What to work on.
Omit every image, and transcribe the remaining entries exactly as given.

==== Supplied records

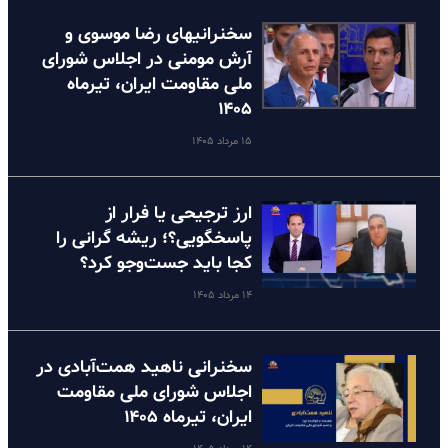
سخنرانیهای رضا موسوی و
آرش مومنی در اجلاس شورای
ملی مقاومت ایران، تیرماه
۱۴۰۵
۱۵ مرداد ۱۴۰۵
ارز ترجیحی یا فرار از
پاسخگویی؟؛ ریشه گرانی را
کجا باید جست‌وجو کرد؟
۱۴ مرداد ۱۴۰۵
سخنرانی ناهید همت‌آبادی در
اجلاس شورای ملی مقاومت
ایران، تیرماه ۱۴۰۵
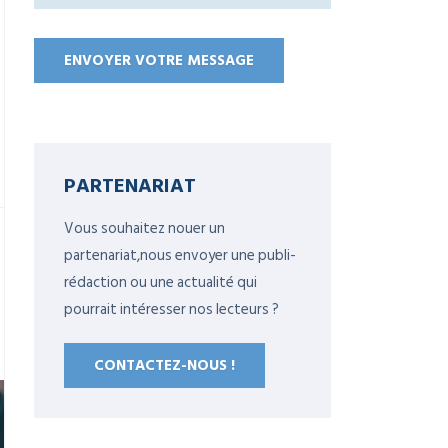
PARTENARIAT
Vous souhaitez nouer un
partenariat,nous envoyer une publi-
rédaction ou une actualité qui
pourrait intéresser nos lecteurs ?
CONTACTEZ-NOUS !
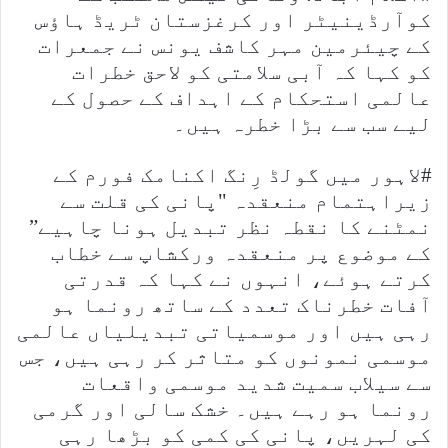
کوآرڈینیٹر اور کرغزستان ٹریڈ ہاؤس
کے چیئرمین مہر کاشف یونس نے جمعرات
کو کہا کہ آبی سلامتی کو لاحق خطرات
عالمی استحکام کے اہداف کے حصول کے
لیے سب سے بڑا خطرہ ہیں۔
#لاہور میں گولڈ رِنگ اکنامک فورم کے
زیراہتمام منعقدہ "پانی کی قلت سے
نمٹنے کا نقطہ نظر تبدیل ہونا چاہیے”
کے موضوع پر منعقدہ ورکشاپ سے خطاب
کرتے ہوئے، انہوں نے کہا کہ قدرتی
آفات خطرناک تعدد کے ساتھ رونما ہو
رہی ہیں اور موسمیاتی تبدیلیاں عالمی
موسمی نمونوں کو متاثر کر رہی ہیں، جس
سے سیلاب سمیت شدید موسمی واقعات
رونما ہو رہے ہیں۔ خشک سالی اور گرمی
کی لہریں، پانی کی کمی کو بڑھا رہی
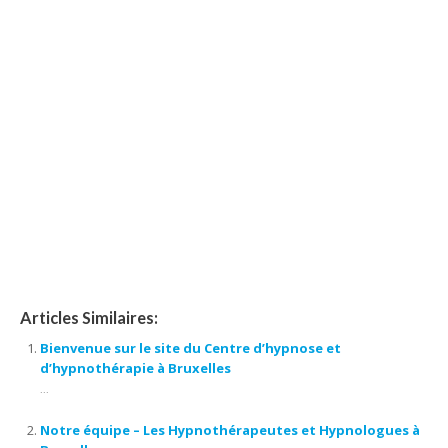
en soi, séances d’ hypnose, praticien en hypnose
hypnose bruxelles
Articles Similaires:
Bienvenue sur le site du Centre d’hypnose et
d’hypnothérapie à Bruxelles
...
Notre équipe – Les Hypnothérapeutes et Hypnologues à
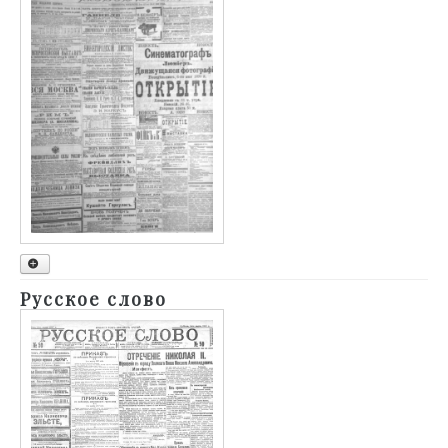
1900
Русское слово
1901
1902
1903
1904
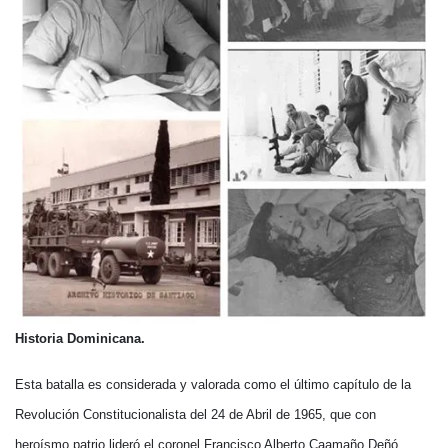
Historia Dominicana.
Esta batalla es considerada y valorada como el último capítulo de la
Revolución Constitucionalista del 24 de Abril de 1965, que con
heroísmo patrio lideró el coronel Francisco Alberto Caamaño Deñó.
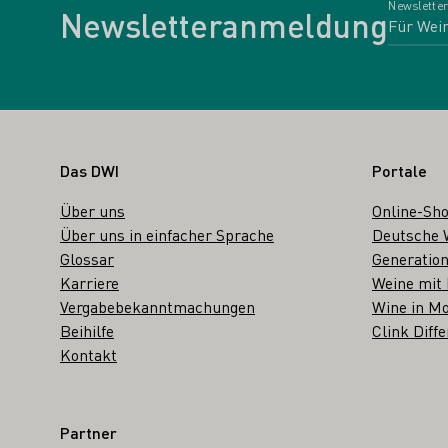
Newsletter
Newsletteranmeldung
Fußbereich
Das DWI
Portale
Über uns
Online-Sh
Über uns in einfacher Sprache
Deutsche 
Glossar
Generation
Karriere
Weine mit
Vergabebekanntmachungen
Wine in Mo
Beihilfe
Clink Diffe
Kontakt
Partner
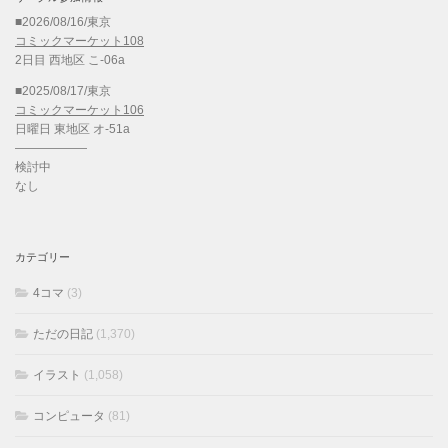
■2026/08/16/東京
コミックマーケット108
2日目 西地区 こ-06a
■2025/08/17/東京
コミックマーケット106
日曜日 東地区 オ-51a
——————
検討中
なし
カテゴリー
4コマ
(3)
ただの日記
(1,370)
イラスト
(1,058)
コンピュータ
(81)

========

Result for this task.
سخنرانیهای رضا موسوی و
آرش مومنی در اجلاس شورای
ملی مقاومت ایران، تیرماه
۱۴۰۵
۱۵ مرداد ۱۴۰۵
ارز ترجیحی یا فرار از
پاسخگویی؟؛ ریشه گرانی را
کجا باید جست‌وجو کرد؟
۱۴ مرداد ۱۴۰۵
سخنرانی ناهید همت‌آبادی در
اجلاس شورای ملی مقاومت
ایران، تیرماه ۱۴۰۵
PARTENARIAT
Vous souhaitez nouer un
partenariat,nous envoyer une publi-
rédaction ou une actualité qui
pourrait intéresser nos lecteurs ?
CONTACTEZ-NOUS !
کوآرڈینیٹر اور کرغزستان ٹریڈ ہاؤس
کے چیئرمین مہر کاشف یونس نے جمعرات
کو کہا کہ آبی سلامتی کو لاحق خطرات
عالمی استحکام کے اہداف کے حصول کے
لیے سب سے بڑا خطرہ ہیں۔
#لاہور میں گولڈ رِنگ اکنامک فورم کے
زیراہتمام منعقدہ "پانی کی قلت سے
نمٹنے کا نقطہ نظر تبدیل ہونا چاہیے”
کے موضوع پر منعقدہ ورکشاپ سے خطاب
کرتے ہوئے، انہوں نے کہا کہ قدرتی
آفات خطرناک تعدد کے ساتھ رونما ہو
رہی ہیں اور موسمیاتی تبدیلیاں عالمی
موسمی نمونوں کو متاثر کر رہی ہیں، جس
سے سیلاب سمیت شدید موسمی واقعات
رونما ہو رہے ہیں۔ خشک سالی اور گرمی
کی لہریں، پانی کی کمی کو بڑھا رہی
en soi, séances d’ hypnose, praticien en hypnose
hypnose bruxelles
Articles Similaires:
Bienvenue sur le site du Centre d’hypnose et
d’hypnothérapie à Bruxelles
...
Notre équipe – Les Hypnothérapeutes et Hypnologues à
1900
Русское слово
1901
1902
1903
1904
Historia Dominicana.
Esta batalla es considerada y valorada como el último capítulo de la
Revolución Constitucionalista del 24 de Abril de 1965, que con
heroísmo patrio lideró el coronel Francisco Alberto Caamaño Deñó.
Newsletter
Newsletteranmeldung
Fußbereich
Das DWI
Portale
Über uns
Online-Sh
Über uns in einfacher Sprache
Deutsche 
Glossar
Generation
Karriere
Weine mit
Vergabebekanntmachungen
Wine in Mo
Beihilfe
Clink Diffe
Kontakt
Partner
■2026/08/16/東京
コミックマーケット108
2日目 西地区 こ-06a
■2025/08/17/東京
コミックマーケット106
日曜日 東地区 オ-51a
——————
検討中
なし
カテゴリー
4コマ
(3)
ただの日記
(1,370)
イラスト
(1,058)
コンピュータ
(81)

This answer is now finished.